▸ Reading text:
## Begin
# If magnetic field is a bivector, then what is the pole strength?

I have an intuition that magnetic fields are bivectors. While trying to derive some equations with bivectors, I arrived at this formula $$F=\frac{q_{m_a}q_{m_b}}{r^2}\hat r$$ So we have, $$F=q_mB$$ Now, what is pole strength? It maps bivectors to vectors?

Edit Note: I want to generalize magnetism to n-dimensions

Edit 2: Do I need to consider magnetic field as pseudovectors i.e. grade-(n-1) multivector? For 3d bivector, For 4d trivector such that? But this means magnetic field is a vector in 2d? Am I right?

The Geometric Algebra approach to electromagnetism (see here) finds that the electromagnetic field is a bivector in 4D spacetime. We can shift our point of view to a specific 3D reference frame by multiplying everything by the time vector (called a spacetime split), which splits the electromagnetic field into a vector electric field and a trivector magnetic field.
## End
▸ Given records:
## Begin
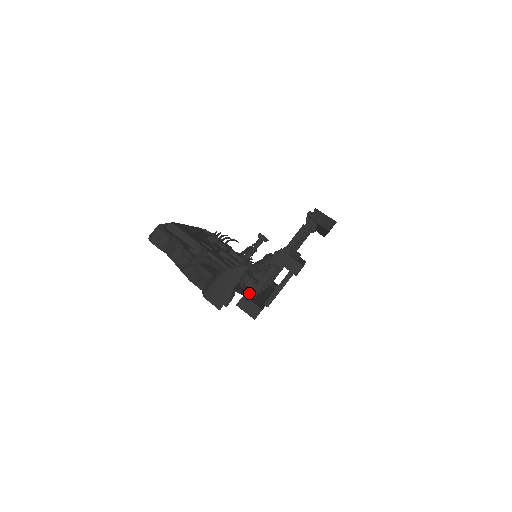
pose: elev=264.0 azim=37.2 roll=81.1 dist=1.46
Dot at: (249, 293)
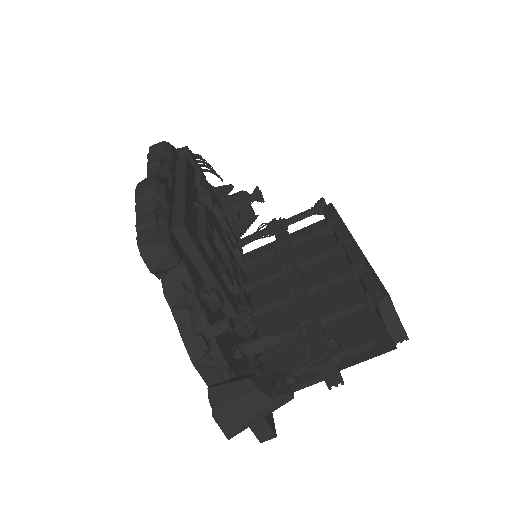
Dot at: occluded
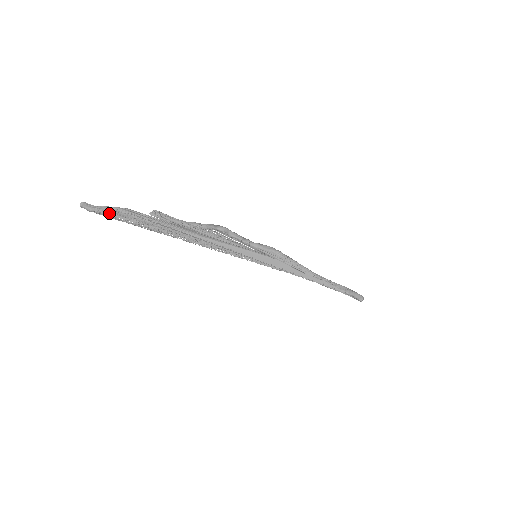
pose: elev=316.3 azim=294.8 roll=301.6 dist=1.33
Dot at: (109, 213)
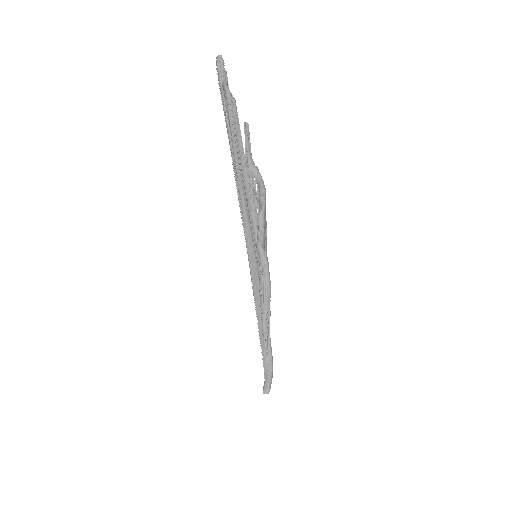
Dot at: (223, 88)
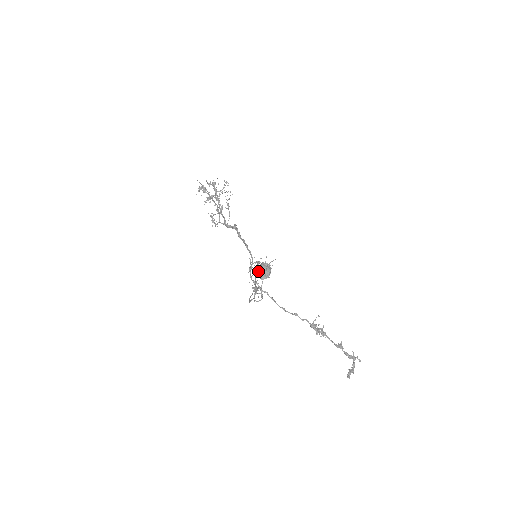
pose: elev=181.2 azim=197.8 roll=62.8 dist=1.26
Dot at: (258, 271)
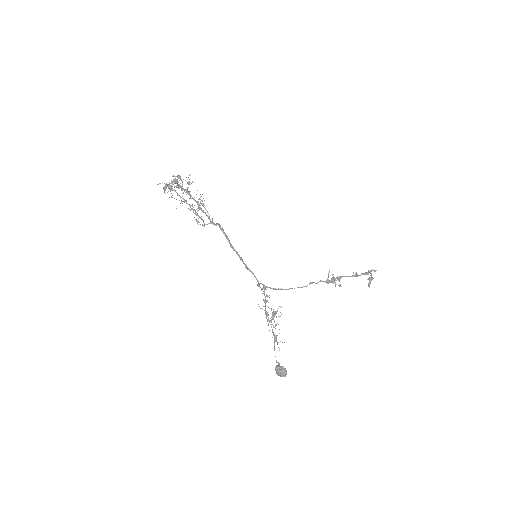
Dot at: occluded
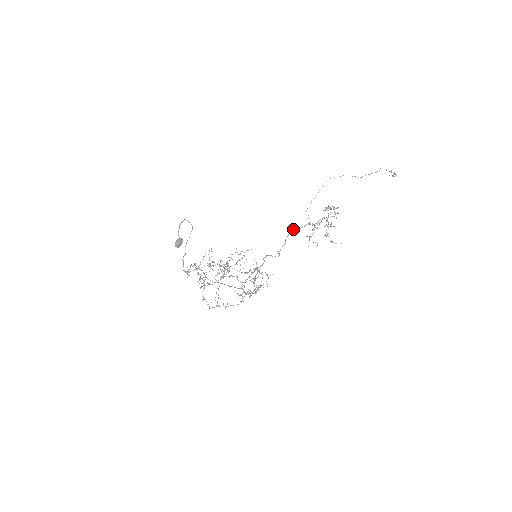
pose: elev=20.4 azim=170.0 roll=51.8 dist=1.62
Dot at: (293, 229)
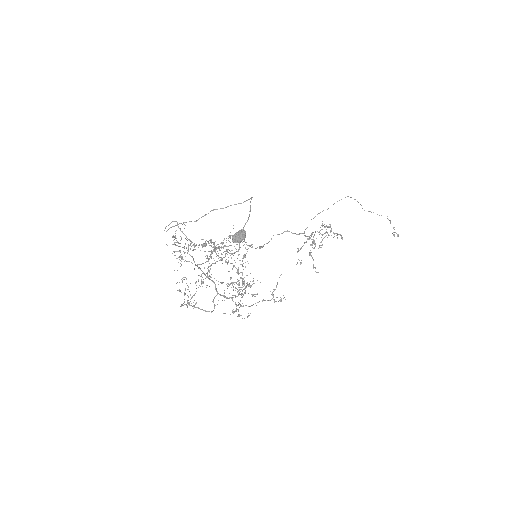
Dot at: (289, 231)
## End
▸ Instructions:
- 1) Answer these about the text on magnetic fields as bivectors:
(a) What does the first edit note say the asker wants to generalize to n dimensions?
(b) According to the Geometric Algebra approach, what kind of object is the electromagnetic field in 4D spacetime?
(c) What is the step of multiplying everything by the time vector called?
- 2) Carry on the text about magnetic fields as bivectors, starting after its final sentence.

▸ Per-task answers:
- 1)
(a) Magnetism.
(b) A bivector.
(c) A spacetime split.

- 2)
We first express 4D spacetime vectors as a combination of 4 unit basis vectors in each direction: $$e_t$$, $$e_x$$, $$e_y$$, $$e_z$$. (I'm not using the proper notation here, to shorten the exposition. See the paper linked above for a more rigorous and systematic explanation.)

The electromagnetic bivector then has six components: $$e_xe_t$$, $$e_ye_t$$, $$e_ze_t$$, $$e_ye_z$$, $$e_xe_z$$, $$e_xe_y$$. Each of these is a geometric product of two of the unit vectors.

We multiply the whole thing by the constant $$e_t$$. Since $$e_t^2=1$$, the $$e_t$$ component disappears on the first three, and we get: $$e_x$$, $$e_y$$, $$e_z$$, and $$e_ye_ze_t$$, $$e_xe_ze_t$$, $$e_xe_ye_t$$. The vector part with components $$e_x$$, $$e_y$$, $$e_z$$ is the electric field.

Because Gibbs' vector algebra can't cope with trivectors, we convert the other three components to a vector by taking the dual. This is equivalent to the Hodge star operation used in differential geometry, and can be done in Geometric Algebra by dividing by the constant pseudoscalar $$I=e_xe_ye_ze_t$$. Since $$e_x^2=e_y^2=e_z^2=-1$$, this has the effect of cancelling any components that were there, and inserting any components that weren't. So $$(e_ye_ze_t)(e_xe_ye_ze_t)^{-1}=e_x$$, and so on.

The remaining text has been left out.